◆ **VOTRE TÂCHE**
Prolongez le texte sur le projet de traité transatlantique en reprenant juste après sa dernière phrase.

C’est sous ce titre qu’Alain de Benoist a publié très récemment un ouvrage consacré, entre autres sujets importants, au projet de traité économique transatlantique (TAFTA) que les dirigeants de l’Union européenne et ceux des Etats-Unis espèrent pouvoir signer en 2015 et qui a pour objectif de créer un grand marché euro-américain.

Un projet typiquement libéral

Le projet de traité transatlantique est en cours d’élaboration depuis février 2013 mais il était « dans les cartons » depuis le début des années 1990. Son élaboration se fait dans le plus grand des secrets ; les élus n’ont pas accès au dossier à la différence des représentants des compagnies transnationales qui participent aux travaux de la Commission. La méthode utilisée par la Commission de Bruxelles pour gérer ce projet dont les conséquences probables seront considérables, illustre parfaitement le fait que l’Union européenne est une organisation non démocratique qui fait le jeu des oligarchies financières et industrielles mondiales.

Ce traité aura pour conséquences de supprimer les dernières barrières tarifaires et réglementaires qui existent entre l’Union européenne et l’Amérique du Nord, « mais il y a pire encore. L’un des dossiers les plus explosifs de la négociation concerne la mise en place d’un mécanisme d’ « arbitrage des différends » entre Etats et investisseurs privés. Ce mécanisme dit de « protection des investissements » doit permettre aux entreprises multinationales et aux sociétés privées de traîner devant un tribunal ad hoc les Etats ou les collectivités territoriales qui feraient évoluer leur législation dans un sens jugé nuisible à leurs intérêts ou de nature à restreindre leurs bénéfices – c’est-à-dire chaque fois que leurs politiques d’investissement seraient mises en cause par les politiques publiques -, afin d’obtenir des dommages et intérêts ».

Cette idée n’est pas nouvelle. Elle figurait déjà dans le projet d’Accord Multilatéral sur l’Investissement (AMI) lequel avait été rejeté par la France. Grâce à cette disposition du TAFTA, « les firmes multinationales se verraient donc conférer un statut juridique égal à celui des Etats ou des nations, tandis que les investisseurs étrangers obtiendraient le pouvoir de contourner la législation et les tribunaux nationaux pour obtenir des compensations payées par les contribuables pour des actions politiques gouvernementales visant à sauvegarder la qualité de l’air, la sécurité alimentaire, les conditions de travail, le niveau des charges et des salaires ou la stabilité du système bancaire ». Ce projet d’inspiration typiquement libérale vise à contourner les pouvoirs démocratiques et étatiques (ce qui est une constante des pratiques des libéraux lesquels ont toujours été pour le moins méfiants à l’égard de la démocratie ; les prétendues démocraties libérales sont d’ailleurs des systèmes représentatifs et pas du tout des démocraties).

◆ **INFORMATIONS FOURNIES**
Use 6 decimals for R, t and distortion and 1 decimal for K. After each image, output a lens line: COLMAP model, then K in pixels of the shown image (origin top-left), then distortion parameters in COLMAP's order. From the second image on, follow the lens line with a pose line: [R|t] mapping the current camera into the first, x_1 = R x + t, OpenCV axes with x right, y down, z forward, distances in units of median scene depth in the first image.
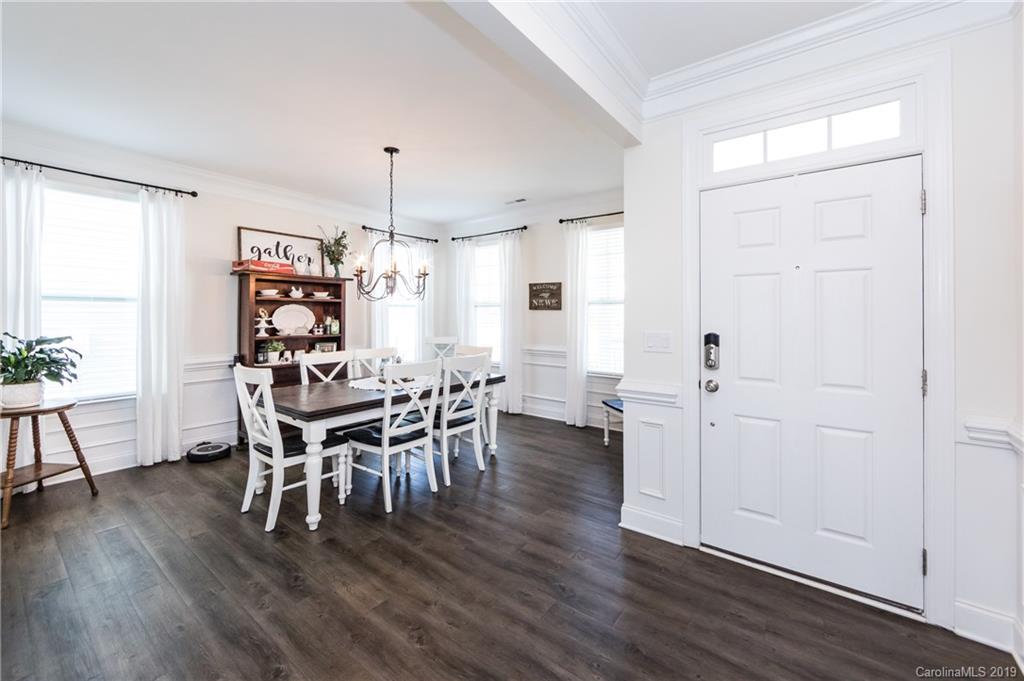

◆ **RÉPONSE À L'EXERCICE**
Bien entendu, l’oligarchie bruxelloise nous assure que cet accord va avoir des conséquences positives pour tout le monde et qu’il va générer une augmentation du PIB européen comprise entre 86 et 119 milliards d’euros (c’est-à-dire moins de 0,7%). On nous a déjà fait le coup avec l’euro qui devait générer des millions d’emplois ! On sait ce qu’il en est advenu.

La gouvernance

La caste qui  « «manage » l’Union européenne  mais aussi, de plus en plus fréquemment, ses « agents nationaux » utilisent le terme « gouvernance » en lieu et place du mot « gouvernement ». Ce qui pourrait sembler n’être qu’un effet de mode n’est pas anodin ; l’introduction de ce terme traduit une évolution essentielle des « démocraties libérales » dont l’objectif est de s’émanciper du politique et de mettre en place un système d’arbitrage entre intérêts privés (le rôle attribué par les libéraux à l’Etat n’est pas celui, politique, d’un acteur du Bien Commun mais celui, impolitique, d’un arbitre entre intérêts privés).

Commission européenne

Pour le professeur Anne-Marie Le Pourhiet la conduite de l’Union européenne «est entre les mains d’une Commission dont on persiste à célébrer l’indépendance, comme si le fait d’échapper à l’influence d’instances démocratiques était une qualité politique».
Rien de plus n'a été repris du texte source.